WHITESBURG, KY.: Roadside Theater has announced the completion of its first leadership transition in the company’s 46-year history. The transition began in 2019 with Becca Finney and Tiffany Turner, who will now be joined by Tommy Anderson and Tucker Leighty-Phillips in a four-person leadership ensemble. Finney will serve as Roadside’s artistic director, Anderson as associate artistic director, Turner as the company’s lead organizer, and Leighty-Phillips as the ensemble’s relationship development manager.
The new leadership team will further the company’s dedication to creating community-driven and community-owned theatre, with an emphasis on theatre’s place as an inclusive space. Founded in 1975 as part of Appalshop—a media, arts, and education center founded six years earlier as a War on Poverty/Office of Economic Opportunity job training program for youth—Roadside and Appalshop have been seen as a way for young Appalachians to share the region’s stories in the voices of the people living there. In 2021, the Roadside ensemble met with local community partners for discussion and play which will drive the ensemble’s future programming as they approach expanding the accessibility, communion, and possibilities of live storytelling.
Becca Finney (she/they) has spent the last decade as a maker of original, collaborative theatre in rural spaces. She is a character-based physical theatre artist who fashions her work from the images, sounds, stories, and textures discovered in her (local and global) neighborhood. Born and raised in central Kentucky, Finney believes that all groups possess an inherent genius: the creativity, experiences, and power to both envision together and organize toward that vision, without an authority figure telling them “how.” Finney earned her BFA in Dramatic Arts from Centre College (KY), and her MFA in Ensemble-Based Physical Theatre from Dell’Arte International (CA).
Tiffany Turner (she/her) is a Florida-born, Mississippi-raised Southern girl who previously worked as a healthcare professional (nurse) for 13 years in the fields of home healthcare, pediatrics, and geriatrics. Now a community activist in Columbus, Miss., she and her husband have spent a decade leading a youth-based nonprofit organization focused on growing the community through fun and festivals. A voting rights advocate who has assisted with voting rights restoration in both Mississippi and Alabama, she is currently lead organizer of Performing Our Future, a national coalition of four delegations (Alabama, Kentucky, Maryland, and Wisconsin) involved in co-creating and sharing knowledge to collectively own what they make.

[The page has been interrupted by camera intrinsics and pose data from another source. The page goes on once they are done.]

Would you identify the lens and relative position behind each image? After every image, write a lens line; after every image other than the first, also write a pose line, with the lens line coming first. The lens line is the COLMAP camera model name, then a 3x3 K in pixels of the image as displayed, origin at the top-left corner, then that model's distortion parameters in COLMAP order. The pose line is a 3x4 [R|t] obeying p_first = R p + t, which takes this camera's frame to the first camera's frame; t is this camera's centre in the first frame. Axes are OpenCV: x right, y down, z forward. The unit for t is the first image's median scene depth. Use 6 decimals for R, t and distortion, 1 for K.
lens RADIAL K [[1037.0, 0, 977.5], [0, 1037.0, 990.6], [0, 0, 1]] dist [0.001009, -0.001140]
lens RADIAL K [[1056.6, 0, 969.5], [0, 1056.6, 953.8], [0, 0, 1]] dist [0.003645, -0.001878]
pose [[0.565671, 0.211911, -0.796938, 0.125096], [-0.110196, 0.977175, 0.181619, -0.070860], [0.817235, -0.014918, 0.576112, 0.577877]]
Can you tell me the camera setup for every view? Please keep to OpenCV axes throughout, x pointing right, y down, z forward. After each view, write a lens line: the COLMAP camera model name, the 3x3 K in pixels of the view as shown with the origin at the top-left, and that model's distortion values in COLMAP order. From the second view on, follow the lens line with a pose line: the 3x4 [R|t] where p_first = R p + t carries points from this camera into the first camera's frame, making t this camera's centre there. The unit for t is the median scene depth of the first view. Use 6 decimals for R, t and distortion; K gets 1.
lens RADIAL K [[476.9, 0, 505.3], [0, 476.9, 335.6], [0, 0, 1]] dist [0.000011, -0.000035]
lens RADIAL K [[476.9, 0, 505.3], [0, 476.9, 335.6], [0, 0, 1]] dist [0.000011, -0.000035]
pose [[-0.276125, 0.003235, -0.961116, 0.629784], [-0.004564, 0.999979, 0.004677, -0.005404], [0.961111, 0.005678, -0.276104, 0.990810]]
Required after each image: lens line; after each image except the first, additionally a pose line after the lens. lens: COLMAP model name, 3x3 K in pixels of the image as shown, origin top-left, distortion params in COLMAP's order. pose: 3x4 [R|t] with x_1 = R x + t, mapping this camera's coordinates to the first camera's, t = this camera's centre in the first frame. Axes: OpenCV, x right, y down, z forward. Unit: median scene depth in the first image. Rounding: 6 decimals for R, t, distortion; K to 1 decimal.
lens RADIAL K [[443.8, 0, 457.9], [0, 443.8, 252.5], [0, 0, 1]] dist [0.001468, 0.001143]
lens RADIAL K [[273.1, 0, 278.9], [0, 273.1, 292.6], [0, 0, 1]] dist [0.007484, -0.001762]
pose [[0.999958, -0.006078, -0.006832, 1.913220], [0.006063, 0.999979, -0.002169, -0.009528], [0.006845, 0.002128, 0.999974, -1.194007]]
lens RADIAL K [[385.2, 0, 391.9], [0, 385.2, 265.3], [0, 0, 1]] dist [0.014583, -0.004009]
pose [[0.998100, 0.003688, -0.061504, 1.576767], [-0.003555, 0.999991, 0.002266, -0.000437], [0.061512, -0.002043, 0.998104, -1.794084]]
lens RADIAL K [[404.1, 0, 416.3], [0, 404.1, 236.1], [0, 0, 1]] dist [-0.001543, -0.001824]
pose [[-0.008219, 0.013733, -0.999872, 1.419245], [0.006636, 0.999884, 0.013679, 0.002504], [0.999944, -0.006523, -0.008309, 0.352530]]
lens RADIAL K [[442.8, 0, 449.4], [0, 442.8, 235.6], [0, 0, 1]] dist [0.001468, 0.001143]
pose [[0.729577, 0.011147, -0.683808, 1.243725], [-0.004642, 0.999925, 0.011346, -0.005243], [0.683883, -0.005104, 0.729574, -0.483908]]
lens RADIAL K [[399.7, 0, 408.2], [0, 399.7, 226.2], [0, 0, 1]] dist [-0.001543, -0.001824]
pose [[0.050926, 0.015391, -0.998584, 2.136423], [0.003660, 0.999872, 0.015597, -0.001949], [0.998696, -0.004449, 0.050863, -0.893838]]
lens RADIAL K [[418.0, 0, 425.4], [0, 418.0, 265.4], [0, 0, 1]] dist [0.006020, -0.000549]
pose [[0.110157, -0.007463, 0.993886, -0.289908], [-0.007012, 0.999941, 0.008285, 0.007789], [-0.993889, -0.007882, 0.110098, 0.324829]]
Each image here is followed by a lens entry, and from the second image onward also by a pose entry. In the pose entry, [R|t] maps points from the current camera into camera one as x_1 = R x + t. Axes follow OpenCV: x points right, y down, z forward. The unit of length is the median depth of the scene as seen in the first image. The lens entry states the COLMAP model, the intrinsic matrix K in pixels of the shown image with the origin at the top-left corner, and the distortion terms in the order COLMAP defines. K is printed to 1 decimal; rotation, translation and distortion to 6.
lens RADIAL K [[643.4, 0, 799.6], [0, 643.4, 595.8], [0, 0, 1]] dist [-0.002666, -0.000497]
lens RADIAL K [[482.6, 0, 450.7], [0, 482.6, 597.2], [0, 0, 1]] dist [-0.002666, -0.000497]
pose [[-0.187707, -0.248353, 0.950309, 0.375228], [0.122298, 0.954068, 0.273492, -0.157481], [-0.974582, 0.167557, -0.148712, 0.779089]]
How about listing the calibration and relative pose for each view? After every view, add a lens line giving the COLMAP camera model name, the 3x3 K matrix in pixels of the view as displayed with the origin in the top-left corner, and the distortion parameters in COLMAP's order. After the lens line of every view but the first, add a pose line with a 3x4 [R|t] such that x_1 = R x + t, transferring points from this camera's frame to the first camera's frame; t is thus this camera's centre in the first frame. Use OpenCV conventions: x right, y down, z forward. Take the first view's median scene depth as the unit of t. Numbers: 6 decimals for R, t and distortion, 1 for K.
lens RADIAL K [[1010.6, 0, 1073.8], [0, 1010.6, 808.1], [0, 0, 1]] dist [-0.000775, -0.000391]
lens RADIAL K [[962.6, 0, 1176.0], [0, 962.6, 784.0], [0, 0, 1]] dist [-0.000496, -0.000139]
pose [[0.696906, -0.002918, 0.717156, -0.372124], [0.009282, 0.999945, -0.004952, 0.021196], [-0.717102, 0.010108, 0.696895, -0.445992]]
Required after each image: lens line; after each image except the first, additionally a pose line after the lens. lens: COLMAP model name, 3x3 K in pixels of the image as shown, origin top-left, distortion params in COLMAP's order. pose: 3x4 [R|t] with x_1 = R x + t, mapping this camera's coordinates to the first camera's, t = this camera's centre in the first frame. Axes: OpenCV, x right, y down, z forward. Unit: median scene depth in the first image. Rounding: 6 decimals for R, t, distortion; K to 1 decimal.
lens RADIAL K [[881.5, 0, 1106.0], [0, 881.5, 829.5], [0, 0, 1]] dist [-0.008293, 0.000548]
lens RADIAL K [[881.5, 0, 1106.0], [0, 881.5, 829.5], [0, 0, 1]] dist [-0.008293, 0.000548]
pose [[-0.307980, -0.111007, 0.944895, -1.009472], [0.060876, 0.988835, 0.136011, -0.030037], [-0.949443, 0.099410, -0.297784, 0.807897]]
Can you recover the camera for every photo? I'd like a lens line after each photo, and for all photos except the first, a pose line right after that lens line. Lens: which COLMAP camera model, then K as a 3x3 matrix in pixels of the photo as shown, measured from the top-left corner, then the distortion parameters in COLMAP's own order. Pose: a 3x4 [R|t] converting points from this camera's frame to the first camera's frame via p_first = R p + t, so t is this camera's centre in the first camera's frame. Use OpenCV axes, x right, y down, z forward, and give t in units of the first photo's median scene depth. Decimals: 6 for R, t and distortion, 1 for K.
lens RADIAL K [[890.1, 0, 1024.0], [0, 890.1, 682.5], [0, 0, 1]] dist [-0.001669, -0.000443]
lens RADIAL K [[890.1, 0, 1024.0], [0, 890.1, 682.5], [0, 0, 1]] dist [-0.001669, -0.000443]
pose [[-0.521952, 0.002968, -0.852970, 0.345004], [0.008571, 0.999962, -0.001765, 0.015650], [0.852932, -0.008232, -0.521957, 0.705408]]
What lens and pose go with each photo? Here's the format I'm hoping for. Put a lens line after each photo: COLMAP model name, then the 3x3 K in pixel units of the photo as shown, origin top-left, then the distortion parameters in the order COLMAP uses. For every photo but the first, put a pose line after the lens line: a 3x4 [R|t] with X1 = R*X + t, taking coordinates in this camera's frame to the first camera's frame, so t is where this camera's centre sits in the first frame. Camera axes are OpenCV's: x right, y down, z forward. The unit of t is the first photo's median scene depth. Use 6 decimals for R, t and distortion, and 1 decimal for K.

Tommy Anderson (they/she) was raised in the sunshine and the shadows of the Pine Mountain ridge in Shelby Gap, Ky. As a creative youth facing unique challenges, Anderson’s passion and energy were brought into focus by Appalshop’s Appalachian Media Institute (AMI), where she learned to tell her stories and appreciate her Appalachian roots and identity in a way she never knew possible. After five years at AMI, Anderson left the Appalshop nest to study psychology and English at Southeast Kentucky Community and Technical College, theatre/performance studies at UVA-Wise, and old-time mountain music and art at Mountain Empire Community College. While studying and working in the region, Anderson began teaching for the Wise County Junior Appalachian Musicians (JAMs) Program through Pro-Art Association until advancing to the position of Program Manager/Project Coordinator. After six years at Pro-Art, she came back into the Appalshop fold, taking on a number of important duties until her new appointment.
Tucker Leighty-Phillips (he/him) grew up in Laurel County, Ky., where he booked punk rock shows before becoming a road crew member for a number of national touring bands. In 2018, Leighty-Phillips graduated from Bucknell University with a degree in English Literary Studies after transferring from Harrisburg Area Community College. He returns to Kentucky from Tempe, Ariz., where he recently completed an MFA in Creative Writing and taught undergraduate fiction courses. He hopes his passion for storytelling and narrative will find a place among the community and engage a larger network of enthusiastic storytellers.